• **Data to process**
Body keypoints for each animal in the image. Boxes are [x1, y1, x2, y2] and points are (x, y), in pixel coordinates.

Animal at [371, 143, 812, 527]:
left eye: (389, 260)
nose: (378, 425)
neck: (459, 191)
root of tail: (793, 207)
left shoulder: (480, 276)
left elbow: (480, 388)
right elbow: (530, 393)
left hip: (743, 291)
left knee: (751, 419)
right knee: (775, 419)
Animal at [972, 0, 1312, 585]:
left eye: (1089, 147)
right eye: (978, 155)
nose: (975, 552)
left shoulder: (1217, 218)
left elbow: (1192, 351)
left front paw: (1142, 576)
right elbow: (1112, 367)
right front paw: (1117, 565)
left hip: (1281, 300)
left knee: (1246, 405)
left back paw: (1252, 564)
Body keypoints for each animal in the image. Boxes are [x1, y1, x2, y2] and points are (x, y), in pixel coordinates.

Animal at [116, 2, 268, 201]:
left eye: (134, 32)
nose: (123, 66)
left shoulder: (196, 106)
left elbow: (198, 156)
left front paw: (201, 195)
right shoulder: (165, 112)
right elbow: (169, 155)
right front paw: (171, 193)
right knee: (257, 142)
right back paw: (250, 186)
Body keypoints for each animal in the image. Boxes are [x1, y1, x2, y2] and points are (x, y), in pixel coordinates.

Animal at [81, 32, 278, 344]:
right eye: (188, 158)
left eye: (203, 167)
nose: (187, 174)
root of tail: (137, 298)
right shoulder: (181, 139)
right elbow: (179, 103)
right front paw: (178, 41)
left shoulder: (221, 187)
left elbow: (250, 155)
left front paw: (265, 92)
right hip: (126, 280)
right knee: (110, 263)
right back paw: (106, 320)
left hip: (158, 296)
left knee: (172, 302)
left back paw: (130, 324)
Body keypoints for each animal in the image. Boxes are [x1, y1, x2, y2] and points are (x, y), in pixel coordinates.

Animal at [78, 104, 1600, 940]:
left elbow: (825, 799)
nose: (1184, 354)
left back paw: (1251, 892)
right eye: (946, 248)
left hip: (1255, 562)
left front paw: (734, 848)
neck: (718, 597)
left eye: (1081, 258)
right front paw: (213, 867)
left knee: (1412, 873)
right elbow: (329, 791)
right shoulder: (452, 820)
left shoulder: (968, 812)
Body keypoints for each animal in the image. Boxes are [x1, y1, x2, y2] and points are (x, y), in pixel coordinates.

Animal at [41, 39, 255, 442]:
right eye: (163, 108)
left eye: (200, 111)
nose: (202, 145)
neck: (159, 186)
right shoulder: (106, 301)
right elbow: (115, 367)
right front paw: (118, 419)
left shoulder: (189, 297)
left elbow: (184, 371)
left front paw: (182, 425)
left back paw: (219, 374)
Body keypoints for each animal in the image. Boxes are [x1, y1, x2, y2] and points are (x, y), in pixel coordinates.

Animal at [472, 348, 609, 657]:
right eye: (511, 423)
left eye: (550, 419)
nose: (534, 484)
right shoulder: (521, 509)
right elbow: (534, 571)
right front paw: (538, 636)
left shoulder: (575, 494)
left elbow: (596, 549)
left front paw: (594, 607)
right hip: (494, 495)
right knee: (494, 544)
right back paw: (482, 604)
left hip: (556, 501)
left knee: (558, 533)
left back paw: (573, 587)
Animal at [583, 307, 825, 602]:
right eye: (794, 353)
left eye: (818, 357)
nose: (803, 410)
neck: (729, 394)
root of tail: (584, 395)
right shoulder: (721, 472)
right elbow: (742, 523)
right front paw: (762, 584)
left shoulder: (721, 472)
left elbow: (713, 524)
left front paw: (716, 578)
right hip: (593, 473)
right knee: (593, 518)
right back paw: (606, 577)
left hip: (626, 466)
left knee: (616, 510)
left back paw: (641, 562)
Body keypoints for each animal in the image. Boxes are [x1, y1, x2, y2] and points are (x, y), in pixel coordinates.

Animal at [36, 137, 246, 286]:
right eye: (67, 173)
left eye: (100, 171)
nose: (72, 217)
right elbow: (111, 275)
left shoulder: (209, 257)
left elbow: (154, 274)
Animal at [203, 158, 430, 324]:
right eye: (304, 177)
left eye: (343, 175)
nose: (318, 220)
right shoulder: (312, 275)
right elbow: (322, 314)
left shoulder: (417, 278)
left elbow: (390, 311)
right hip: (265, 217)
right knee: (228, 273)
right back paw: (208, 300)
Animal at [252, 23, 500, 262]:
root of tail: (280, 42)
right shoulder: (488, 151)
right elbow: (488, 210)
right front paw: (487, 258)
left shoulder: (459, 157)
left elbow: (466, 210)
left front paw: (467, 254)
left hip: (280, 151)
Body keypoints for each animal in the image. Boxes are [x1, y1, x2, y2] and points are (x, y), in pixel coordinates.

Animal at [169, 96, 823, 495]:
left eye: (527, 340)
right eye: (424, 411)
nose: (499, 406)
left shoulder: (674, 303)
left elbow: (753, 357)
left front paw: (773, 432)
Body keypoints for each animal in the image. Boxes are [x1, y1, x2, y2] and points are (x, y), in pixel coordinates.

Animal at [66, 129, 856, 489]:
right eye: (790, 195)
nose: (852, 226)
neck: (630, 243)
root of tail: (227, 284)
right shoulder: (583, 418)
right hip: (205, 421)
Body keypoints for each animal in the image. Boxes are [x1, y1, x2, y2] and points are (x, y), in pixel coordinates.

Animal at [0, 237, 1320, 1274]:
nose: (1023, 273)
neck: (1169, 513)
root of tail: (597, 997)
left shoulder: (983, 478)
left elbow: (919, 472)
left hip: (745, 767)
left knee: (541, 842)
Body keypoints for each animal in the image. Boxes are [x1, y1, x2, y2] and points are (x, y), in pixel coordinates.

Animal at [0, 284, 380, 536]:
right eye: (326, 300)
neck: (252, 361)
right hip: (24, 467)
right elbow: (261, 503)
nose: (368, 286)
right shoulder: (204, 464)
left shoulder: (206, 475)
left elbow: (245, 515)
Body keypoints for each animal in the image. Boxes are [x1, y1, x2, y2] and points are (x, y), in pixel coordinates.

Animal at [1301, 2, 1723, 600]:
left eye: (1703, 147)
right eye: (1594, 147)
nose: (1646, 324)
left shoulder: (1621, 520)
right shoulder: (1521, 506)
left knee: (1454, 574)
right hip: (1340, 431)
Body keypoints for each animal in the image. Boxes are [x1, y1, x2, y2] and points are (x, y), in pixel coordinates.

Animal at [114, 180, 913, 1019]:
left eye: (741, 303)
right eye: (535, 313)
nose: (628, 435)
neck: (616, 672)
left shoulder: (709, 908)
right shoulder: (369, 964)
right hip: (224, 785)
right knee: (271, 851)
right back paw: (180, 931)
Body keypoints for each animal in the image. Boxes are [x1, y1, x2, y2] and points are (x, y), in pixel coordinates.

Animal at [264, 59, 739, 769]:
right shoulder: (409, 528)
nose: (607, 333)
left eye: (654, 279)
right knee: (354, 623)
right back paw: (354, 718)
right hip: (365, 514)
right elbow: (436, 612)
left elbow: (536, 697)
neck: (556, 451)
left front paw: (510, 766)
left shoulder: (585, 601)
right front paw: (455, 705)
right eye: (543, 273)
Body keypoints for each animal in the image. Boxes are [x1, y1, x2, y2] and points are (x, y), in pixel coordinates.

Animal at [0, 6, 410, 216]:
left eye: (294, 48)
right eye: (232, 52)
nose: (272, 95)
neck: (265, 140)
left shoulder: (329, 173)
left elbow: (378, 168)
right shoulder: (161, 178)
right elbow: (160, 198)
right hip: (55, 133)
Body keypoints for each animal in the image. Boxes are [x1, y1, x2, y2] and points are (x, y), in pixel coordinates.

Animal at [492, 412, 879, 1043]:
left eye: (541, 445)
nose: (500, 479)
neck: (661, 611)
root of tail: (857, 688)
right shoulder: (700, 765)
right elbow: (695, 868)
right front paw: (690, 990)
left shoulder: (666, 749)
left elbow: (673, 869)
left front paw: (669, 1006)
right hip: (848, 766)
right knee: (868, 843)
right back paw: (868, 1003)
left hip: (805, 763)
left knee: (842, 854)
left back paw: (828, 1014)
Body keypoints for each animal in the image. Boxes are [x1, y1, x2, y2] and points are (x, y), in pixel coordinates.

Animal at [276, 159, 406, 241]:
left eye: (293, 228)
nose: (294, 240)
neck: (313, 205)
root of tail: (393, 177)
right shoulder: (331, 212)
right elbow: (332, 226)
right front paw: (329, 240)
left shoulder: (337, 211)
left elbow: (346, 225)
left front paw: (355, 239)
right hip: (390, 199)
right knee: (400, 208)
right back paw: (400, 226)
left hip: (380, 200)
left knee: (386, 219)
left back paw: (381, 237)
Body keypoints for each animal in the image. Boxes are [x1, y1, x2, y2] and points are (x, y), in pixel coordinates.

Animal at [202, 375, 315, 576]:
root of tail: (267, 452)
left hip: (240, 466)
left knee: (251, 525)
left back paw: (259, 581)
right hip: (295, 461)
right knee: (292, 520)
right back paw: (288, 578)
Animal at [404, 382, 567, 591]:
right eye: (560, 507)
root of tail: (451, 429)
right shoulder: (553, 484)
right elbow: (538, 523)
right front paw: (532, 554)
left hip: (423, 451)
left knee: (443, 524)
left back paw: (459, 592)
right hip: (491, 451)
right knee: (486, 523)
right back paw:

• **What needs to be done**
The response should hold exactly the lines starting at the line with "nose: (187, 174)" and ending at the line with "left back paw: (130, 324)", and no other line of the material above.

• **Reply to the task**
nose: (187, 174)
root of tail: (137, 298)
right shoulder: (181, 139)
right elbow: (179, 103)
right front paw: (178, 41)
left shoulder: (221, 187)
left elbow: (250, 155)
left front paw: (265, 92)
right hip: (126, 280)
right knee: (110, 263)
right back paw: (106, 320)
left hip: (158, 296)
left knee: (172, 302)
left back paw: (130, 324)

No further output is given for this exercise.